Shock from a fractured femur or a bleeding limb responds rapidly. If a patient’s shock does not respond, suspect an abdominal or thoracic injury.
For the care of hypovolaemia during and after the operation, see ’Primary Anaesthesia’ 5.4 and 5.5.
If you are in DOUBT AS TO THE CAUSE OF A PATIENT’S SHOCK, and he is fit enough, prop him up with his legs horizontal and his trunk at 45°. His neck veins should not be visibly distended. If they are, his jugular venous pressure is raised. He probably has some medical condition, or a bruised heart, or cardiac tamponade, or overtransfusion. If you can see an upper level on the blood on his neck veins, estimate how many centimetres it is above his sternal angle.
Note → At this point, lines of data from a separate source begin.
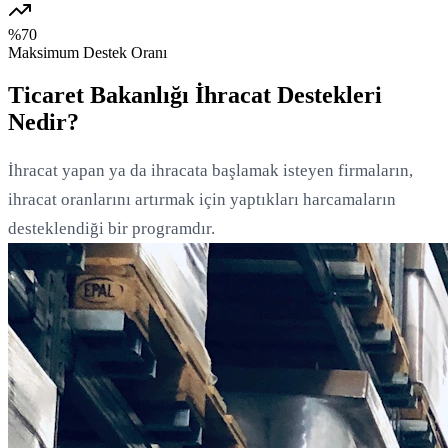
%70
Maksimum Destek Oranı
Ticaret Bakanlığı İhracat Destekleri
Nedir?
İhracat yapan ya da ihracata başlamak isteyen firmaların,
ihracat oranlarını artırmak için yaptıkları harcamaların
desteklendiği bir programdır.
If his BLOOD PRESSURE FAILS TO RISE: (1) You have probably failed to give him enough fluid. (2) He may have been on shock too long. (3) He may have acute adrenocorticosteroid lack due to previous steroid therapy. Thos will weaken the response of his adrenal cortex to stress. Or, he may have some other cause of adrenocortical insuffiency.
If his VENOUS PRESSURE AND HIS PULSE RATE RISE, he has BASAL CREPITATIONS, PERIORBITAL OEDEMA AND A HEADACHE, you have given him too much fluid. The more usual mistake is to give him too little. Slow down the infusion, give an adult 40 to 80 mg of frusemide intravenously. If his kidneys are working normally, he will then have a massive diuresis. If necessary repeat the frusemide after 6 hours.